| Material for this task |

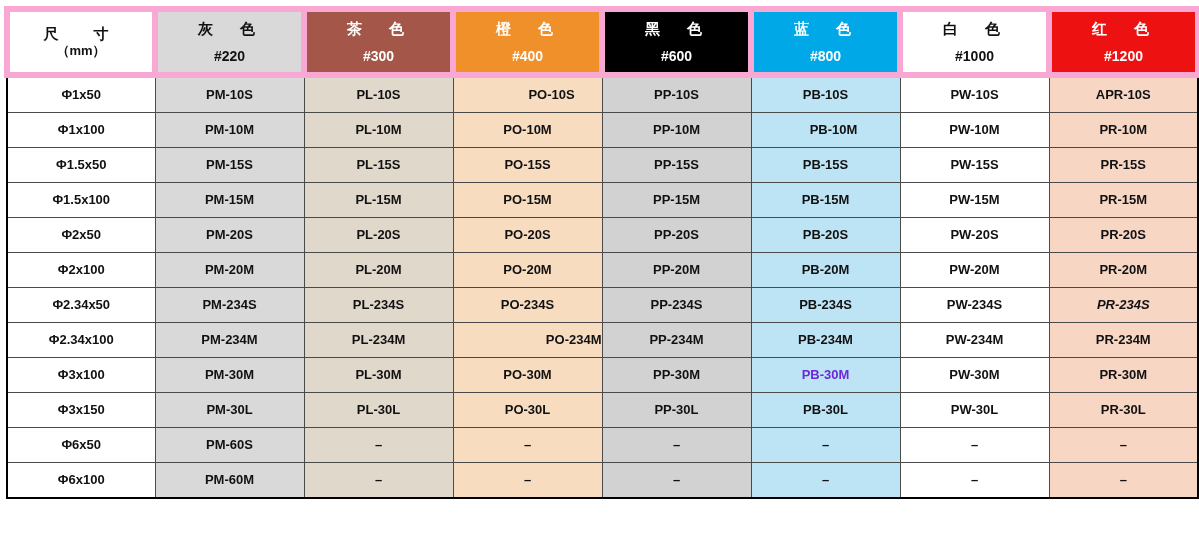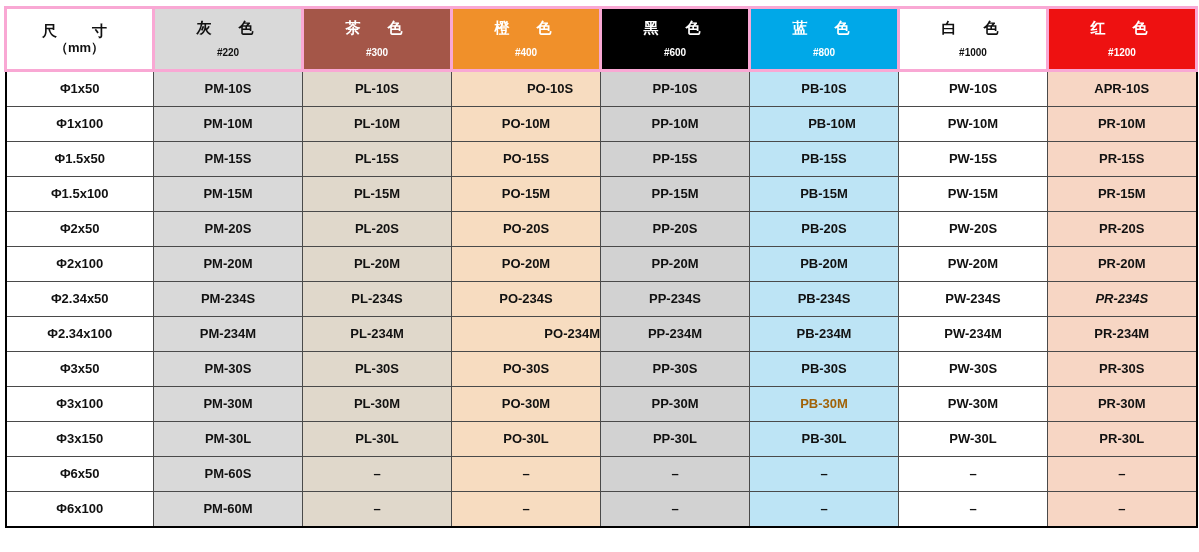--- a/index.html
+++ b/index.html
@@ -31,32 +31,32 @@
     font-weight: bold;
     font-size: 13px;
     color: #111111;
     padding: 0;
     height: 34px;
     line-height: 1.15;
   }
   
   tr.header-row th {
     height: 60px;
-    border: 3px solid #f9a8d4;
+    border: 6px solid #f9a8d4;
     text-align: center;
   }
   .hdr-cn {
     font-size: 15px;
     font-weight: bold;
     letter-spacing: 6px;
     display: block;
     margin-bottom: 11px;
   }
   .hdr-code {
-    font-size: 10px;
+    font-size: 14px;
     font-weight: bold;
     display: block;
   }
   .hdr-size-line1 {
     font-size: 15px;
     letter-spacing: 10px;
     display: block;
   }
   .hdr-size-line2 {
     font-size: 13px;
@@ -201,36 +201,26 @@
           <td class="size-cell">Φ2.34x100</td>
           <td style="background: rgb(217, 217, 217); color: rgb(17, 17, 17);">PM-234M</td>
           <td style="background: rgb(224, 216, 203); color: rgb(17, 17, 17);">PL-234M</td>
           <td style="background: rgb(247, 220, 192); color: rgb(17, 17, 17); text-align: right;">PO-234M</td>
           <td style="background: rgb(210, 210, 210); color: rgb(17, 17, 17);">PP-234M</td>
           <td style="background: rgb(189, 228, 245); color: rgb(17, 17, 17);">PB-234M</td>
           <td style="background: rgb(255, 255, 255); color: rgb(17, 17, 17);">PW-234M</td>
           <td style="background: rgb(247, 214, 196); color: rgb(17, 17, 17);">PR-234M</td>
         </tr>
         <tr>
-          <td class="size-cell">Φ3x50</td>
-          <td style="background: rgb(217, 217, 217); color: rgb(17, 17, 17);">PM-30S</td>
-          <td style="background: rgb(224, 216, 203); color: rgb(17, 17, 17);">PL-30S</td>
-          <td style="background: rgb(247, 220, 192); color: rgb(17, 17, 17);">PO-30S</td>
-          <td style="background: rgb(210, 210, 210); color: rgb(17, 17, 17);">PP-30S</td>
-          <td style="background: rgb(189, 228, 245); color: rgb(17, 17, 17);">PB-30S</td>
-          <td style="background: rgb(255, 255, 255); color: rgb(17, 17, 17);">PW-30S</td>
-          <td style="background: rgb(247, 214, 196); color: rgb(17, 17, 17);">PR-30S</td>
-        </tr>
-        <tr>
           <td class="size-cell">Φ3x100</td>
           <td style="background: rgb(217, 217, 217); color: rgb(17, 17, 17);">PM-30M</td>
           <td style="background: rgb(224, 216, 203); color: rgb(17, 17, 17);">PL-30M</td>
           <td style="background: rgb(247, 220, 192); color: rgb(17, 17, 17);">PO-30M</td>
           <td style="background: rgb(210, 210, 210); color: rgb(17, 17, 17);">PP-30M</td>
-          <td style="background: rgb(189, 228, 245); color: #a16207;">PB-30M</td>
+          <td style="background: rgb(189, 228, 245); color: #6d28d9;">PB-30M</td>
           <td style="background: rgb(255, 255, 255); color: rgb(17, 17, 17);">PW-30M</td>
           <td style="background: rgb(247, 214, 196); color: rgb(17, 17, 17);">PR-30M</td>
         </tr>
         <tr>
           <td class="size-cell">Φ3x150</td>
           <td style="background: rgb(217, 217, 217); color: rgb(17, 17, 17);">PM-30L</td>
           <td style="background: rgb(224, 216, 203); color: rgb(17, 17, 17);">PL-30L</td>
           <td style="background: rgb(247, 220, 192); color: rgb(17, 17, 17);">PO-30L</td>
           <td style="background: rgb(210, 210, 210); color: rgb(17, 17, 17);">PP-30L</td>
           <td style="background: rgb(189, 228, 245); color: rgb(17, 17, 17);">PB-30L</td>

| Work to be completed |
What is needed is every line of the data above, set down exactly but with the images left out.

| Finished exercise |
--- a/index.html
+++ b/index.html
@@ -31,32 +31,32 @@
     font-weight: bold;
     font-size: 13px;
     color: #111111;
     padding: 0;
     height: 34px;
     line-height: 1.15;
   }
   
   tr.header-row th {
     height: 60px;
-    border: 3px solid #f9a8d4;
+    border: 6px solid #f9a8d4;
     text-align: center;
   }
   .hdr-cn {
     font-size: 15px;
     font-weight: bold;
     letter-spacing: 6px;
     display: block;
     margin-bottom: 11px;
   }
   .hdr-code {
-    font-size: 10px;
+    font-size: 14px;
     font-weight: bold;
     display: block;
   }
   .hdr-size-line1 {
     font-size: 15px;
     letter-spacing: 10px;
     display: block;
   }
   .hdr-size-line2 {
     font-size: 13px;
@@ -201,36 +201,26 @@
           <td class="size-cell">Φ2.34x100</td>
           <td style="background: rgb(217, 217, 217); color: rgb(17, 17, 17);">PM-234M</td>
           <td style="background: rgb(224, 216, 203); color: rgb(17, 17, 17);">PL-234M</td>
           <td style="background: rgb(247, 220, 192); color: rgb(17, 17, 17); text-align: right;">PO-234M</td>
           <td style="background: rgb(210, 210, 210); color: rgb(17, 17, 17);">PP-234M</td>
           <td style="background: rgb(189, 228, 245); color: rgb(17, 17, 17);">PB-234M</td>
           <td style="background: rgb(255, 255, 255); color: rgb(17, 17, 17);">PW-234M</td>
           <td style="background: rgb(247, 214, 196); color: rgb(17, 17, 17);">PR-234M</td>
         </tr>
         <tr>
-          <td class="size-cell">Φ3x50</td>
-          <td style="background: rgb(217, 217, 217); color: rgb(17, 17, 17);">PM-30S</td>
-          <td style="background: rgb(224, 216, 203); color: rgb(17, 17, 17);">PL-30S</td>
-          <td style="background: rgb(247, 220, 192); color: rgb(17, 17, 17);">PO-30S</td>
-          <td style="background: rgb(210, 210, 210); color: rgb(17, 17, 17);">PP-30S</td>
-          <td style="background: rgb(189, 228, 245); color: rgb(17, 17, 17);">PB-30S</td>
-          <td style="background: rgb(255, 255, 255); color: rgb(17, 17, 17);">PW-30S</td>
-          <td style="background: rgb(247, 214, 196); color: rgb(17, 17, 17);">PR-30S</td>
-        </tr>
-        <tr>
           <td class="size-cell">Φ3x100</td>
           <td style="background: rgb(217, 217, 217); color: rgb(17, 17, 17);">PM-30M</td>
           <td style="background: rgb(224, 216, 203); color: rgb(17, 17, 17);">PL-30M</td>
           <td style="background: rgb(247, 220, 192); color: rgb(17, 17, 17);">PO-30M</td>
           <td style="background: rgb(210, 210, 210); color: rgb(17, 17, 17);">PP-30M</td>
-          <td style="background: rgb(189, 228, 245); color: #a16207;">PB-30M</td>
+          <td style="background: rgb(189, 228, 245); color: #6d28d9;">PB-30M</td>
           <td style="background: rgb(255, 255, 255); color: rgb(17, 17, 17);">PW-30M</td>
           <td style="background: rgb(247, 214, 196); color: rgb(17, 17, 17);">PR-30M</td>
         </tr>
         <tr>
           <td class="size-cell">Φ3x150</td>
           <td style="background: rgb(217, 217, 217); color: rgb(17, 17, 17);">PM-30L</td>
           <td style="background: rgb(224, 216, 203); color: rgb(17, 17, 17);">PL-30L</td>
           <td style="background: rgb(247, 220, 192); color: rgb(17, 17, 17);">PO-30L</td>
           <td style="background: rgb(210, 210, 210); color: rgb(17, 17, 17);">PP-30L</td>
           <td style="background: rgb(189, 228, 245); color: rgb(17, 17, 17);">PB-30L</td>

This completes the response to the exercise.